* [Records for processing]:

_ _ _ _ _

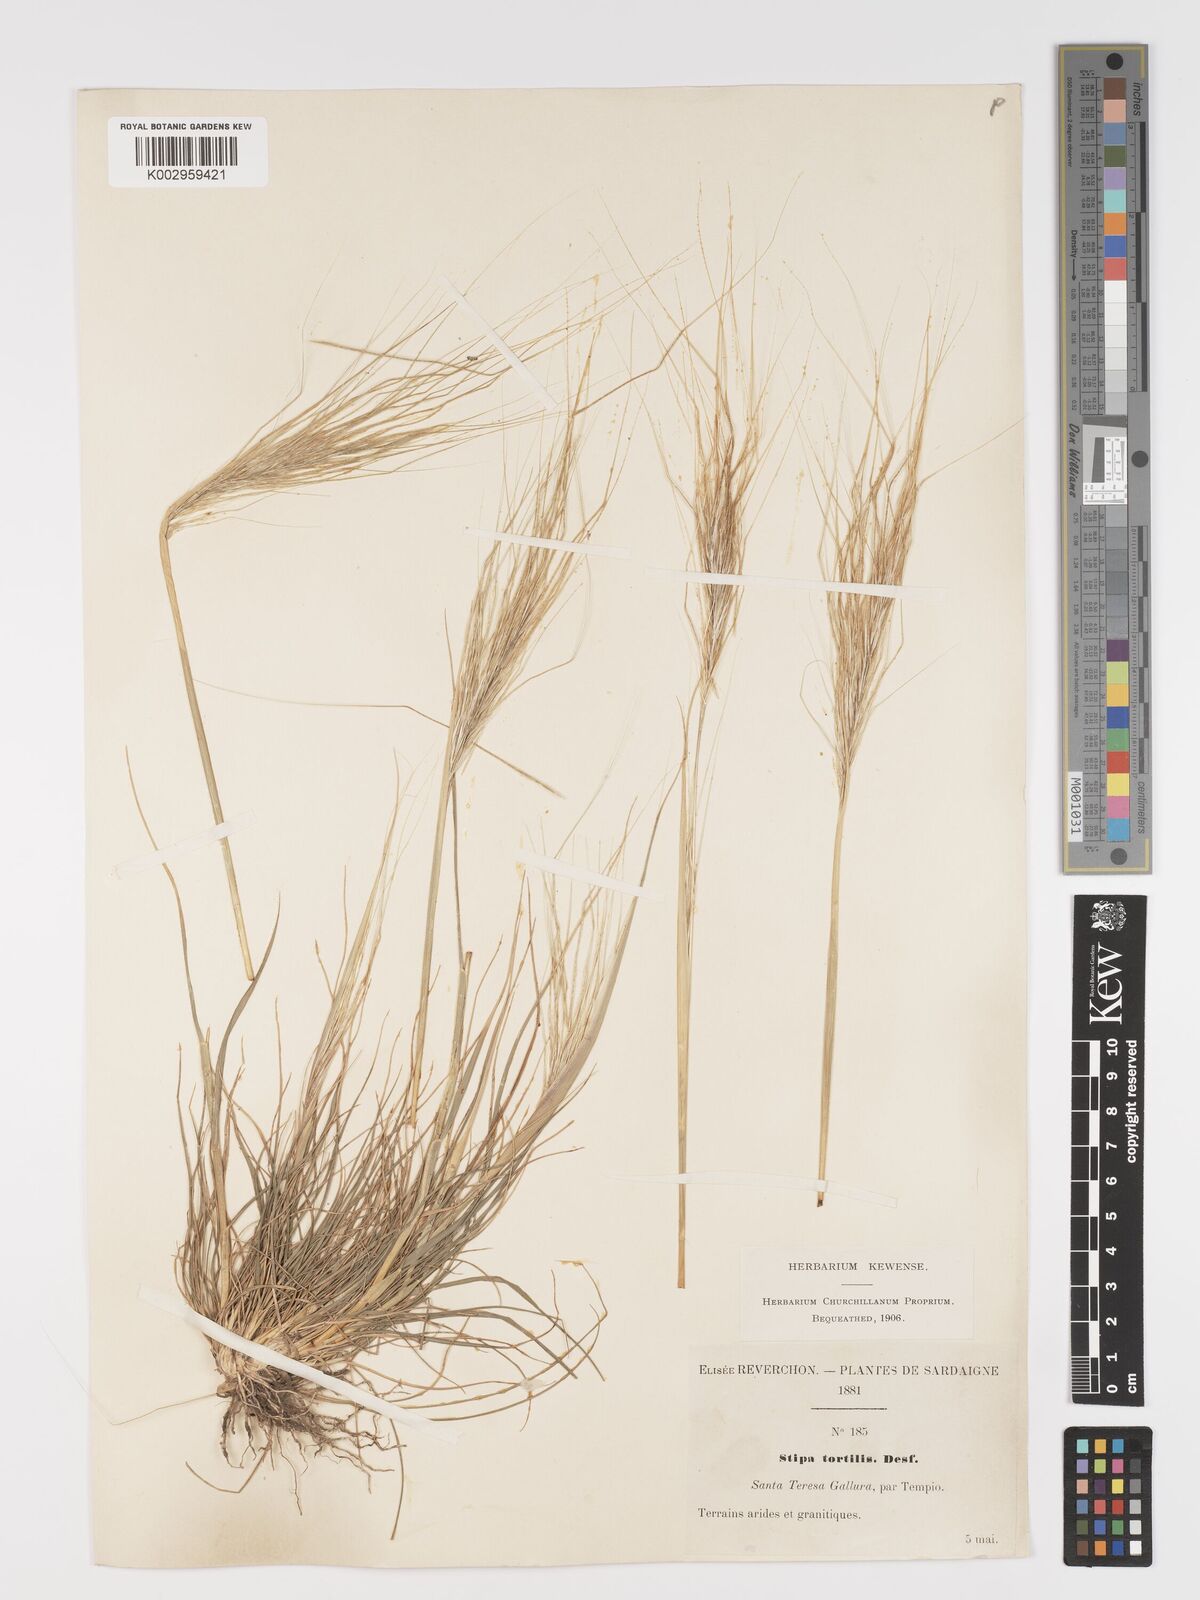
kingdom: Plantae
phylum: Tracheophyta
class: Liliopsida
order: Poales
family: Poaceae
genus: Stipa
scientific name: Stipa
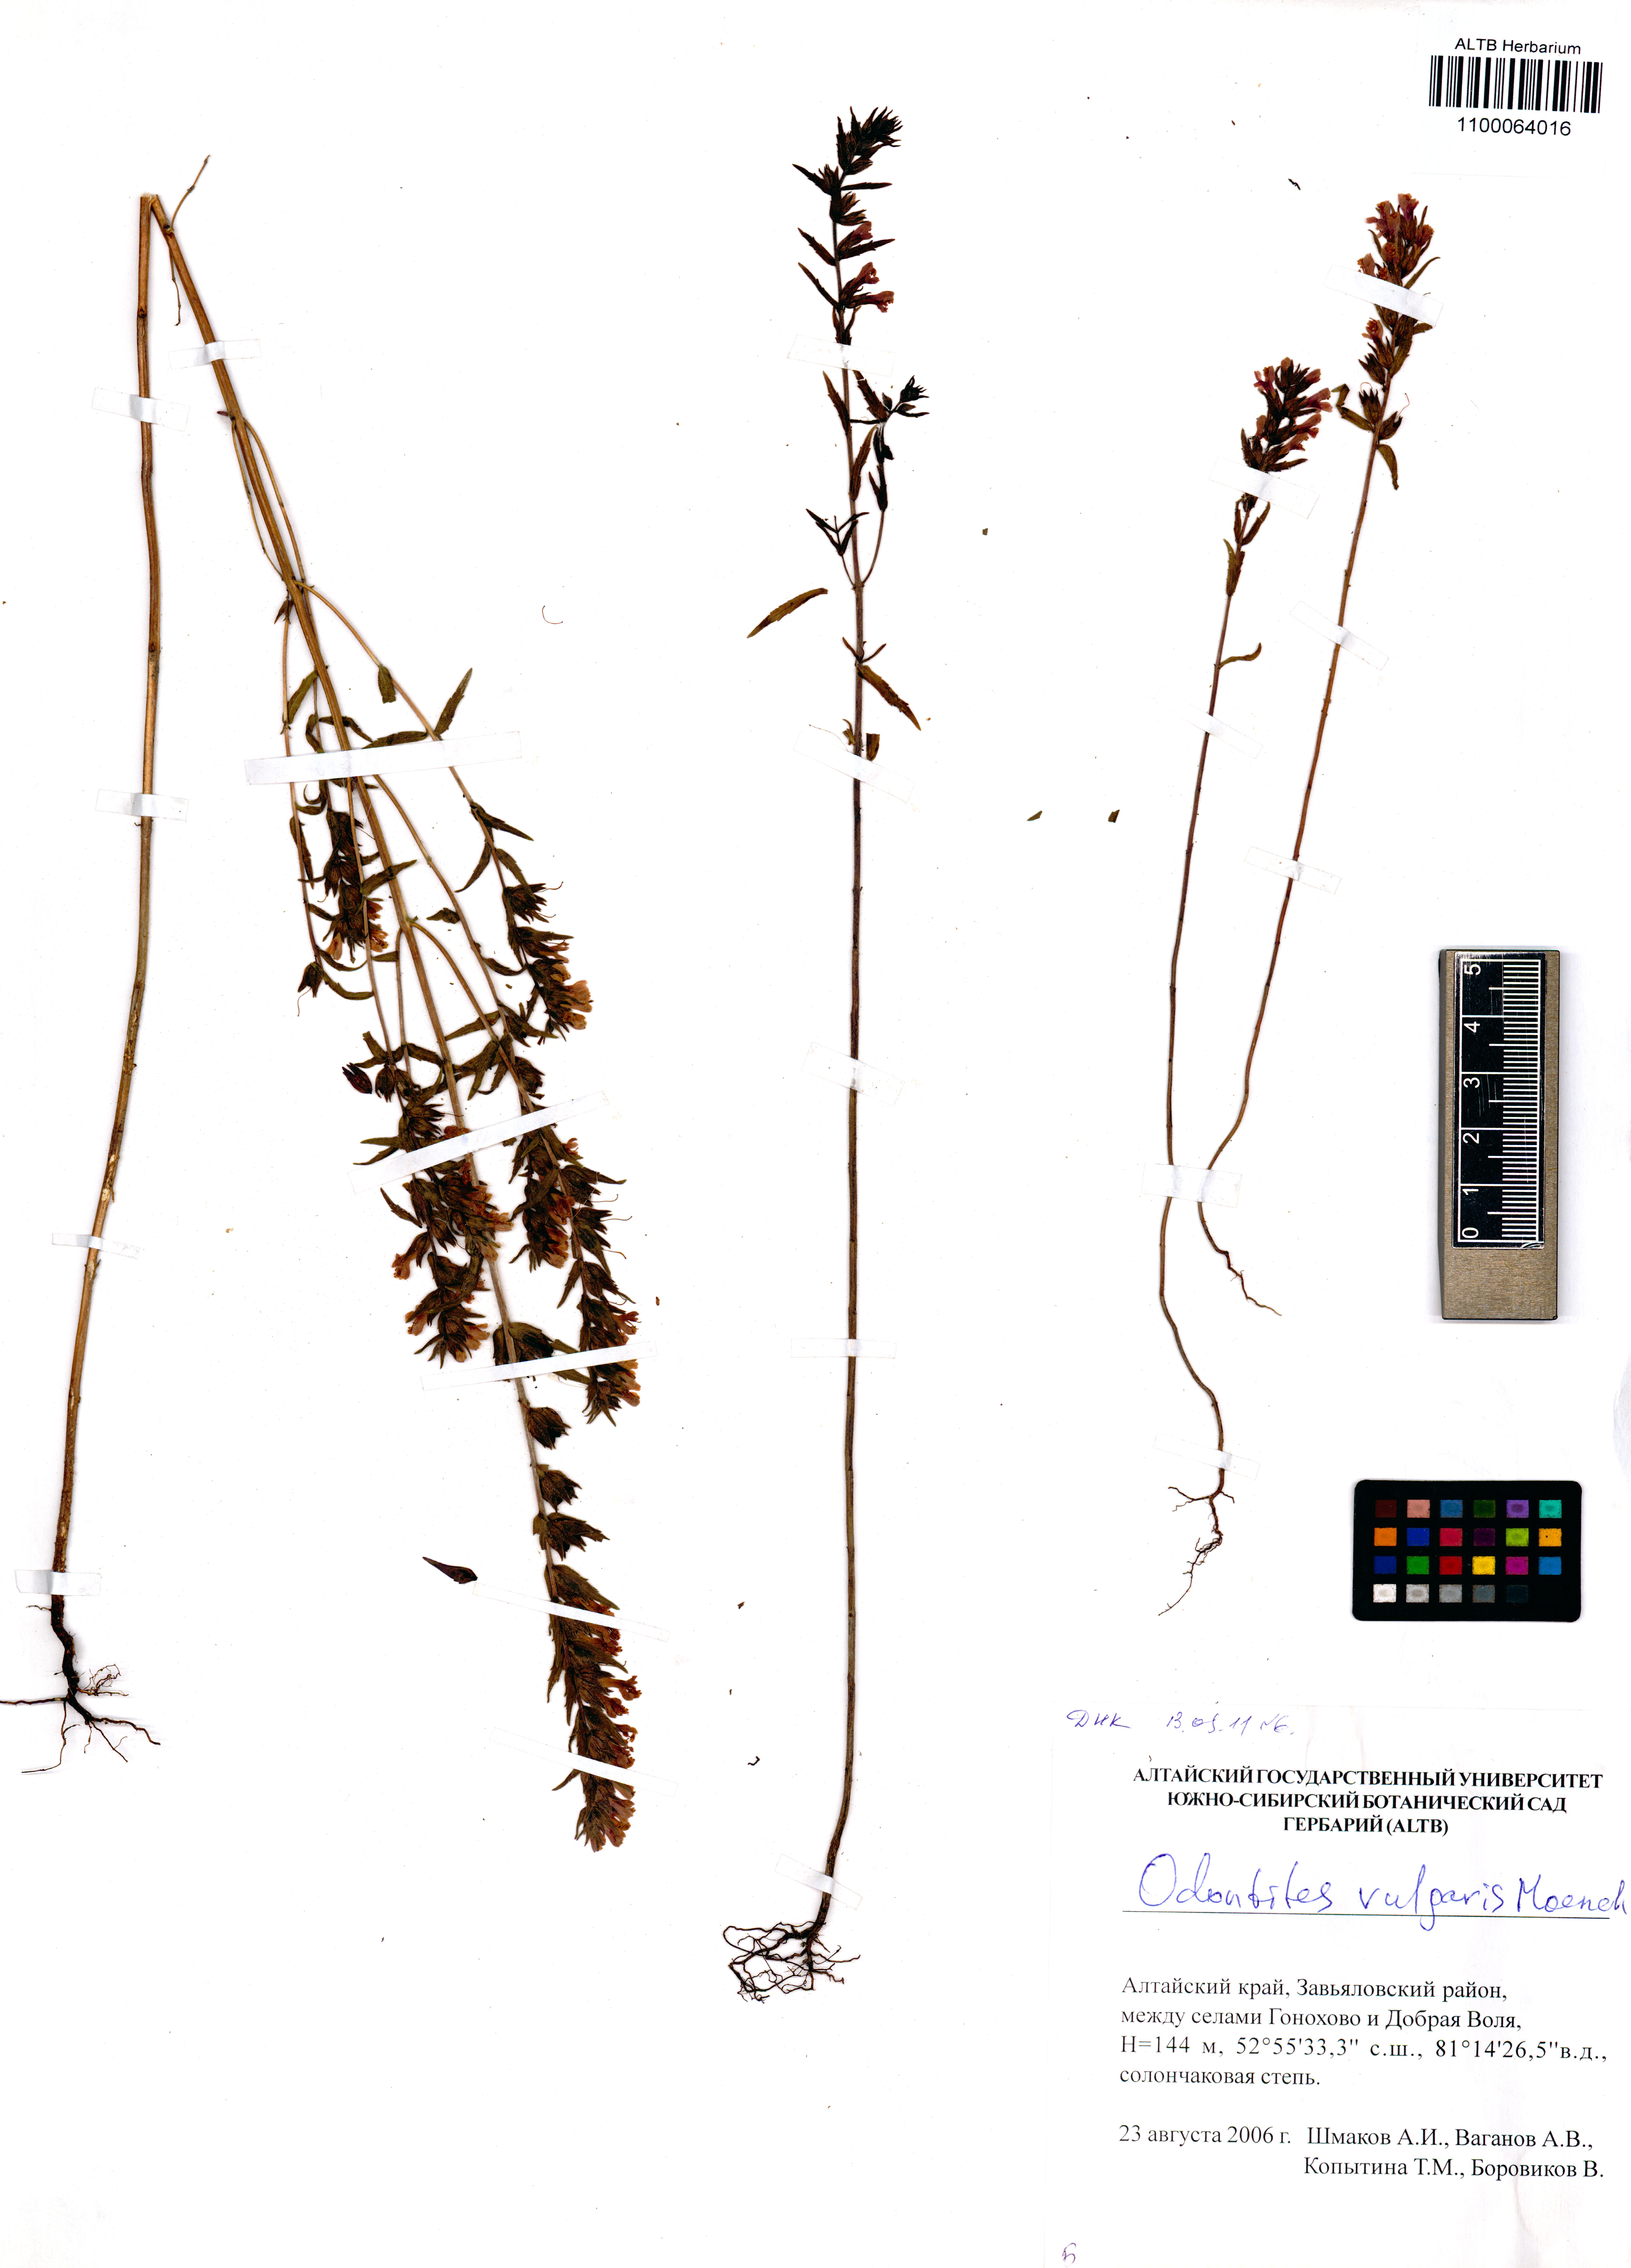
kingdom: Plantae
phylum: Tracheophyta
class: Magnoliopsida
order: Lamiales
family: Orobanchaceae
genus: Odontites
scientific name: Odontites vulgaris
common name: Broomrape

_ _ _ _ _

* [Do this]: Rewrite every line from the one containing "class: Magnoliopsida" through the last line of the items, inclusive, as a numbered list, omitting blank lines.

* [Written solution]:
1. class: Magnoliopsida
2. order: Lamiales
3. family: Orobanchaceae
4. genus: Odontites
5. scientific name: Odontites vulgaris
6. common name: Broomrape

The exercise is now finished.